The first two weeks of the NFL season have been confusing for NFL players. The opening game of the season saw the league return to the 1970s when big hits and headshots were commonplace. Specifically, in week one, Carolina Panthers’ quarterback Cam Newton, one of the biggest quarterbacks in the league, took two nasty helmet-to-helmet shots from Broncos’ defenders Brandon Marshall and Darian Stewart but stayed in the game, seemingly in contravention of the league’s concussion protocol. However, this past week, in the Buffalo Bills-NY Jets game, Bills’ quarterback Tyrod Taylor—a much smaller quarterback—was temporarily removed from the game to be evaluated for a concussion in the third quarter after taking a particularly violent hit.
Inconsistent application of the concussion protocol, which requires any player who appears concussed to be removed from the game and assessed, has led fans to criticize the NFL. Former NFL official Mike Pereira said, “what disappointed me the most [about the hits on Cam Newton] was how they basically went against protocol with 36 seconds to go. The shot Newton took from Stewart on the offsetting fouls, protocol has Newton out of the game, and it starts with the referees.”
The reasons the officiating crew did not pull Newton from the game are unclear. Generally, quarterbacks are more protected than other players because they are often defenseless and considered the most important players in the game.
Many believe the referees treated Cam Newton unfairly because he is physically bigger than the average quarterback. Panthers’ Tight End Greg Olsen was particularly critical of the officiating.
“Treat him like a quarterback,” said Olsen. “I know he's the biggest guy on the field, but he's still a [quarterback]."
Regardless of his size, Newton should have been examined after both of those head shots. That’s not just a failure of the referees who didn’t call the penalties, but also the NFL trainers who are supposed to be watching for headshots.
The way referee Ed Hochuli handled Buffalo Bills quarterback Tyrod Taylor after he took a huge hit on a third quarter play against the New York Jets was textbook. It was clear that Taylor did not want to come out of the game, but Hochuli insisted that Taylor be checked. Two plays later, Taylor was back in the game. When concussion protocol works, it’s that simple.

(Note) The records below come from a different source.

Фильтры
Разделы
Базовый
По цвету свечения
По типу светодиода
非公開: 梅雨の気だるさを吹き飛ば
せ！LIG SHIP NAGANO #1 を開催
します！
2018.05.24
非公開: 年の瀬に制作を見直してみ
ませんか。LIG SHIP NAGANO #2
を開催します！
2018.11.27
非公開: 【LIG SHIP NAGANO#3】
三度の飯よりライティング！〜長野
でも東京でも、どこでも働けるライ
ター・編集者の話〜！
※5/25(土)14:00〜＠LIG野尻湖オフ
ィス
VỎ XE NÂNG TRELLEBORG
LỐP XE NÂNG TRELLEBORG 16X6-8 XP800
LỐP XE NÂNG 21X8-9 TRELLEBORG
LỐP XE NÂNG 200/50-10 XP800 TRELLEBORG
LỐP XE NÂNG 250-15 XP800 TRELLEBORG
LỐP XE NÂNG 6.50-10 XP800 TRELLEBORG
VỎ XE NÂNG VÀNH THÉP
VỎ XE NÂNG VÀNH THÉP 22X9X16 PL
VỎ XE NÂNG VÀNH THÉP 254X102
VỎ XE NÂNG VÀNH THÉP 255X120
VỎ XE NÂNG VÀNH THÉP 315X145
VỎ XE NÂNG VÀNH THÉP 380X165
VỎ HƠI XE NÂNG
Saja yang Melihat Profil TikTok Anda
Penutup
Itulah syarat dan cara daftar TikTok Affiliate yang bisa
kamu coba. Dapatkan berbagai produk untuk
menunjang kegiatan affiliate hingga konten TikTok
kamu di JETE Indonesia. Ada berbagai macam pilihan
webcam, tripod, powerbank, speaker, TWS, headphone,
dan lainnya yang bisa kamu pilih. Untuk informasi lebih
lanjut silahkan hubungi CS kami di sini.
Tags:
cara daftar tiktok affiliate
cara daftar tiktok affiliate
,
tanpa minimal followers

When it come to player safety, the NFL treats all quarterbacks differently. Certain top-tier quarterbacks like Tom Brady and Drew Brees seem to get more favourable calls because of their status in the NFL. Late hits against these top guys are regularly called and their games are strictly officiated in an effort to protect them from harm. Larger quarterbacks like Cam Newton and Ben Roethlisberger tend not to be protected by NFL officials. Meanwhile, smaller quarterbacks, such as Tyrod Taylor and Dak Prescott, are ruled more strictly despite playing a similar type of game. These quarterbacks’ play styles involves a lot of play-action rollouts and running outside of the pocket. When these smaller players leave the pocket, they are still treated as quarterbacks—as opposed to Newton, who is often seen as a runner—benefiting from protections that other players do not receive. The NFL needs to start calling all quarterbacks equally. If the league is as serious about safety as it claims to be, it’s beyond time to prove it.